### Directive
Copy each line of the records below, from the first through the one that contains "了解比特币的最佳方式是亲身体", exactly as written.

[Start of section]

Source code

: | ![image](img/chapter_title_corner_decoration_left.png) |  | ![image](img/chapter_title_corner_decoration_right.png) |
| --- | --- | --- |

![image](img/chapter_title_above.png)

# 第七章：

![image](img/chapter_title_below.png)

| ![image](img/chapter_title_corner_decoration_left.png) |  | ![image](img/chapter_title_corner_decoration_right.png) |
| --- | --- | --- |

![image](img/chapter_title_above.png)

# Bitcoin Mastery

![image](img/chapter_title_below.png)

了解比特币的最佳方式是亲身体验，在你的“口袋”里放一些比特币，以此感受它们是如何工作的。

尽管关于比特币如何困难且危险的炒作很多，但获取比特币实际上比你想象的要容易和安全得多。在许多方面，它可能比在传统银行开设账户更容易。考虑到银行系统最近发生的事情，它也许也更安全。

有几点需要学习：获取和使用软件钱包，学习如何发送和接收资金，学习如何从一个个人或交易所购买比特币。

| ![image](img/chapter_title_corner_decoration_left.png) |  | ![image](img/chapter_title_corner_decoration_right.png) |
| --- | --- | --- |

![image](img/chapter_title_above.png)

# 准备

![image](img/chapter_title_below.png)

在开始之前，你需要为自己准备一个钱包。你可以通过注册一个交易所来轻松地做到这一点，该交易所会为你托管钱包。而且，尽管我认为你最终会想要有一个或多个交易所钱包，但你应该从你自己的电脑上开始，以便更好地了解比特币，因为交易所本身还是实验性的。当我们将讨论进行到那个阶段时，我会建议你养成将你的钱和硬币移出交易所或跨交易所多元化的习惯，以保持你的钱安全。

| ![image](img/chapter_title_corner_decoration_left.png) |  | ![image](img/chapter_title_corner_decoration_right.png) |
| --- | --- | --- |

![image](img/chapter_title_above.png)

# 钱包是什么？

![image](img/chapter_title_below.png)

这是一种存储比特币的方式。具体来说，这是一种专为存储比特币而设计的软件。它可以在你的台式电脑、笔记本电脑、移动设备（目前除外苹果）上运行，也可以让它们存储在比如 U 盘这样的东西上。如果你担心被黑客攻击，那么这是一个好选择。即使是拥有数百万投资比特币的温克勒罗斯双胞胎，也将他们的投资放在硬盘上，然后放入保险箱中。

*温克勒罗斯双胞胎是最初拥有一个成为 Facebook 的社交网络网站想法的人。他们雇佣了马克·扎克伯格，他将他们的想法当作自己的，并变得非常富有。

[End of section]

### Task result
Source code

: | ![image](img/chapter_title_corner_decoration_left.png) |  | ![image](img/chapter_title_corner_decoration_right.png) |
| --- | --- | --- |

![image](img/chapter_title_above.png)

# 第七章：

![image](img/chapter_title_below.png)

| ![image](img/chapter_title_corner_decoration_left.png) |  | ![image](img/chapter_title_corner_decoration_right.png) |
| --- | --- | --- |

![image](img/chapter_title_above.png)

# Bitcoin Mastery

![image](img/chapter_title_below.png)

了解比特币的最佳方式是亲身体验，在你的“口袋”里放一些比特币，以此感受它们是如何工作的。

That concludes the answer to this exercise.